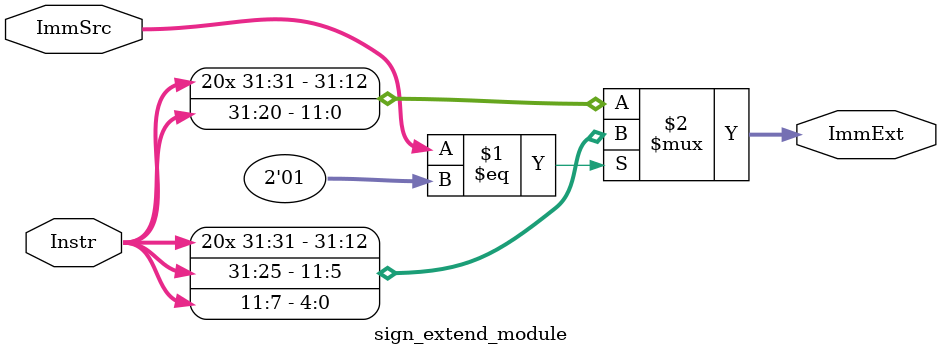
<source format=v>


module sign_extend_module(Instr, ImmExt, ImmSrc);

//output is correct of this module, the input is not taken as mentioned in the book, we just take all the input
input [1:0]ImmSrc;
input [31:0]Instr;
output [31:0]ImmExt;


assign ImmExt = (ImmSrc==2'b01)? ({{20{Instr[31]}},Instr[31:25],Instr[11:7]}) : //S type
                {{20{Instr[31]}}, Instr[31:20]}; //I type



endmodule
</source>
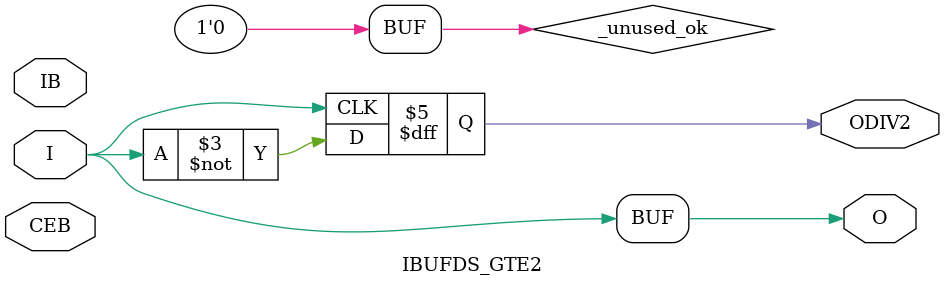
<source format=sv>
module IBUFDS_GTE2 (
	input  logic I,
	input  logic IB,
	input  logic CEB,
	output logic O,
	output logic ODIV2
);

always_comb O = I;

always_ff @(posedge I) begin
	ODIV2 <= ~I;
end

wire _unused_ok = &{
	IB,
	CEB,
	1'b0
};

endmodule


</source>
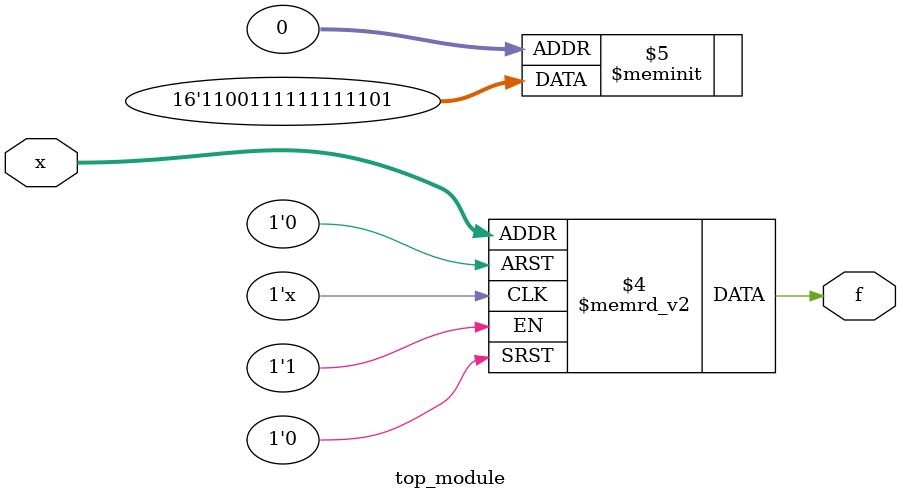
<source format=sv>
module top_module (
    input [4:1] x,
    output logic f
);

always_comb begin
    case ({x[4], x[3], x[2], x[1]})
        4'b0001: f = 0;
        4'b0011: f = 1;
        4'b0111: f = 1;
        4'b1001: f = 1;
        4'b1010: f = 1;
        4'b1100: f = 0;
        4'b1101: f = 0;
        4'b1111: f = 1;
        default: f = 1; // Assuming don't-care (d) should be evaluated as 1
    endcase
end

endmodule

</source>
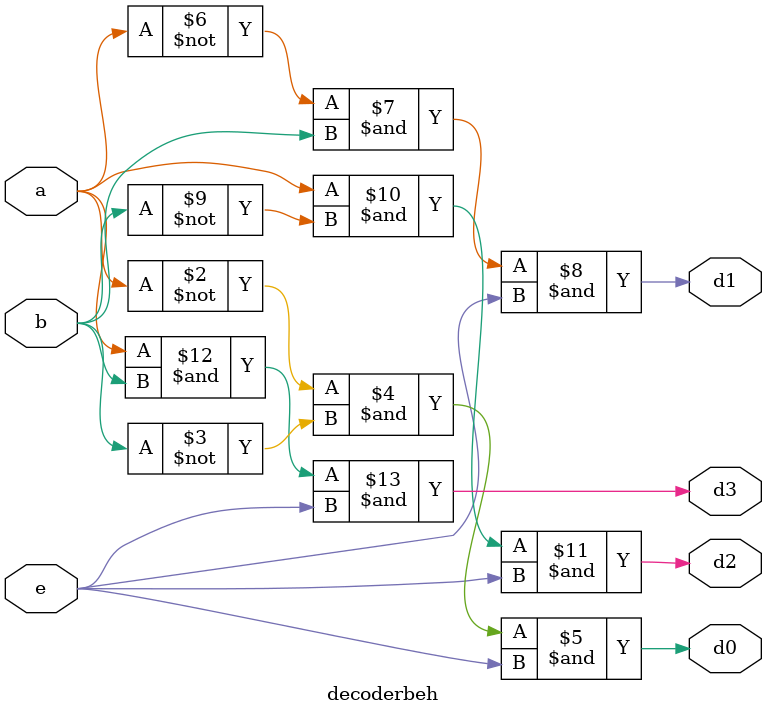
<source format=v>
`timescale 1ns / 1ps
module decoderbeh(a,b,e,d0,d1,d2,d3);
input a,b,e;
output reg d0,d1,d2,d3;
always @(a,b,e)
begin
d0={(~a)&(~b)&(e)};
d1={(~a)&(b)&(e)};
d2={(a)&(~b)&(e)};
d3={(a)&(b)&(e)};
end
endmodule

</source>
____
▸ **Exercise**
Leave the pictures out and copy the rest of the data exactly.

▸ **Response to this exercise**
<source format=v>


module sign_extend_module(Instr, ImmExt, ImmSrc);

//output is correct of this module, the input is not taken as mentioned in the book, we just take all the input
input [1:0]ImmSrc;
input [31:0]Instr;
output [31:0]ImmExt;


assign ImmExt = (ImmSrc==2'b01)? ({{20{Instr[31]}},Instr[31:25],Instr[11:7]}) : //S type
                {{20{Instr[31]}}, Instr[31:20]}; //I type



endmodule
</source>
<source format=sv>
module IBUFDS_GTE2 (
	input  logic I,
	input  logic IB,
	input  logic CEB,
	output logic O,
	output logic ODIV2
);

always_comb O = I;

always_ff @(posedge I) begin
	ODIV2 <= ~I;
end

wire _unused_ok = &{
	IB,
	CEB,
	1'b0
};

endmodule


</source>
<source format=sv>
module top_module (
    input [4:1] x,
    output logic f
);

always_comb begin
    case ({x[4], x[3], x[2], x[1]})
        4'b0001: f = 0;
        4'b0011: f = 1;
        4'b0111: f = 1;
        4'b1001: f = 1;
        4'b1010: f = 1;
        4'b1100: f = 0;
        4'b1101: f = 0;
        4'b1111: f = 1;
        default: f = 1; // Assuming don't-care (d) should be evaluated as 1
    endcase
end

endmodule

</source>
<source format=v>
`timescale 1ns / 1ps
module decoderbeh(a,b,e,d0,d1,d2,d3);
input a,b,e;
output reg d0,d1,d2,d3;
always @(a,b,e)
begin
d0={(~a)&(~b)&(e)};
d1={(~a)&(b)&(e)};
d2={(a)&(~b)&(e)};
d3={(a)&(b)&(e)};
end
endmodule

</source>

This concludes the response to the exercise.